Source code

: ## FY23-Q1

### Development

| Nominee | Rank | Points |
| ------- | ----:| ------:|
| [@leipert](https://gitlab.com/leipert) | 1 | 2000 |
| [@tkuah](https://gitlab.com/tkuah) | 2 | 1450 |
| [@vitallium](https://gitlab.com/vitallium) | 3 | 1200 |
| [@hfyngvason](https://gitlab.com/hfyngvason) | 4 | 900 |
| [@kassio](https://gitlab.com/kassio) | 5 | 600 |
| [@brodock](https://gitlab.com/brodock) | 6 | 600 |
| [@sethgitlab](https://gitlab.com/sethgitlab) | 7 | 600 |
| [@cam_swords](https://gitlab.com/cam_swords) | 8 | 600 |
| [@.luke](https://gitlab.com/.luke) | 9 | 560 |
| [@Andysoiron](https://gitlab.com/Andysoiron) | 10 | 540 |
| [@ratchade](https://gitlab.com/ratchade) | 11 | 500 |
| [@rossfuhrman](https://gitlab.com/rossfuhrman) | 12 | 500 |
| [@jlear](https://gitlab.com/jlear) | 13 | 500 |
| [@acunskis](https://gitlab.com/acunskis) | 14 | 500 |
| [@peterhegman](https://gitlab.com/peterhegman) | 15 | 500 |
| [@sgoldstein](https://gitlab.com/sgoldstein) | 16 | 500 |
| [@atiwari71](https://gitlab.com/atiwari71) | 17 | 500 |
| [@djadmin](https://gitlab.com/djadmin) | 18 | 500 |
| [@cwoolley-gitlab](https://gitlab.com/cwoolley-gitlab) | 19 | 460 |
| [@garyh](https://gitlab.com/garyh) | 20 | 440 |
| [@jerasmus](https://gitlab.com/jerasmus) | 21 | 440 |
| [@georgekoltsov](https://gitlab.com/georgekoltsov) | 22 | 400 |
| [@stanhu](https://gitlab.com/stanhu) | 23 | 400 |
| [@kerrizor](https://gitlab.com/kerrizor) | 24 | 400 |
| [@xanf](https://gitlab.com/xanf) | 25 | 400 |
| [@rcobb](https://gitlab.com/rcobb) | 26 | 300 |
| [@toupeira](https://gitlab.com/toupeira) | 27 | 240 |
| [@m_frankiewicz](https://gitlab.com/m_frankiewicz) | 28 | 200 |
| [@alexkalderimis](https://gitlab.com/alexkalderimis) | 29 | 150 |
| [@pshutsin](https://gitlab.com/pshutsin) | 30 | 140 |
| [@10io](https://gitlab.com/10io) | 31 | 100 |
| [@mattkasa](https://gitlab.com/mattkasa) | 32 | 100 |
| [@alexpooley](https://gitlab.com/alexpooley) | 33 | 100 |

Problem to solve | Line by line, please copy the records above exactly.

Task output |
Source code

: ## FY23-Q1

### Development

| Nominee | Rank | Points |
| ------- | ----:| ------:|
| [@leipert](https://gitlab.com/leipert) | 1 | 2000 |
| [@tkuah](https://gitlab.com/tkuah) | 2 | 1450 |
| [@vitallium](https://gitlab.com/vitallium) | 3 | 1200 |
| [@hfyngvason](https://gitlab.com/hfyngvason) | 4 | 900 |
| [@kassio](https://gitlab.com/kassio) | 5 | 600 |
| [@brodock](https://gitlab.com/brodock) | 6 | 600 |
| [@sethgitlab](https://gitlab.com/sethgitlab) | 7 | 600 |
| [@cam_swords](https://gitlab.com/cam_swords) | 8 | 600 |
| [@.luke](https://gitlab.com/.luke) | 9 | 560 |
| [@Andysoiron](https://gitlab.com/Andysoiron) | 10 | 540 |
| [@ratchade](https://gitlab.com/ratchade) | 11 | 500 |
| [@rossfuhrman](https://gitlab.com/rossfuhrman) | 12 | 500 |
| [@jlear](https://gitlab.com/jlear) | 13 | 500 |
| [@acunskis](https://gitlab.com/acunskis) | 14 | 500 |
| [@peterhegman](https://gitlab.com/peterhegman) | 15 | 500 |
| [@sgoldstein](https://gitlab.com/sgoldstein) | 16 | 500 |
| [@atiwari71](https://gitlab.com/atiwari71) | 17 | 500 |
| [@djadmin](https://gitlab.com/djadmin) | 18 | 500 |
| [@cwoolley-gitlab](https://gitlab.com/cwoolley-gitlab) | 19 | 460 |
| [@garyh](https://gitlab.com/garyh) | 20 | 440 |
| [@jerasmus](https://gitlab.com/jerasmus) | 21 | 440 |
| [@georgekoltsov](https://gitlab.com/georgekoltsov) | 22 | 400 |
| [@stanhu](https://gitlab.com/stanhu) | 23 | 400 |
| [@kerrizor](https://gitlab.com/kerrizor) | 24 | 400 |
| [@xanf](https://gitlab.com/xanf) | 25 | 400 |
| [@rcobb](https://gitlab.com/rcobb) | 26 | 300 |
| [@toupeira](https://gitlab.com/toupeira) | 27 | 240 |
| [@m_frankiewicz](https://gitlab.com/m_frankiewicz) | 28 | 200 |
| [@alexkalderimis](https://gitlab.com/alexkalderimis) | 29 | 150 |
| [@pshutsin](https://gitlab.com/pshutsin) | 30 | 140 |
| [@10io](https://gitlab.com/10io) | 31 | 100 |
| [@mattkasa](https://gitlab.com/mattkasa) | 32 | 100 |
| [@alexpooley](https://gitlab.com/alexpooley) | 33 | 100 |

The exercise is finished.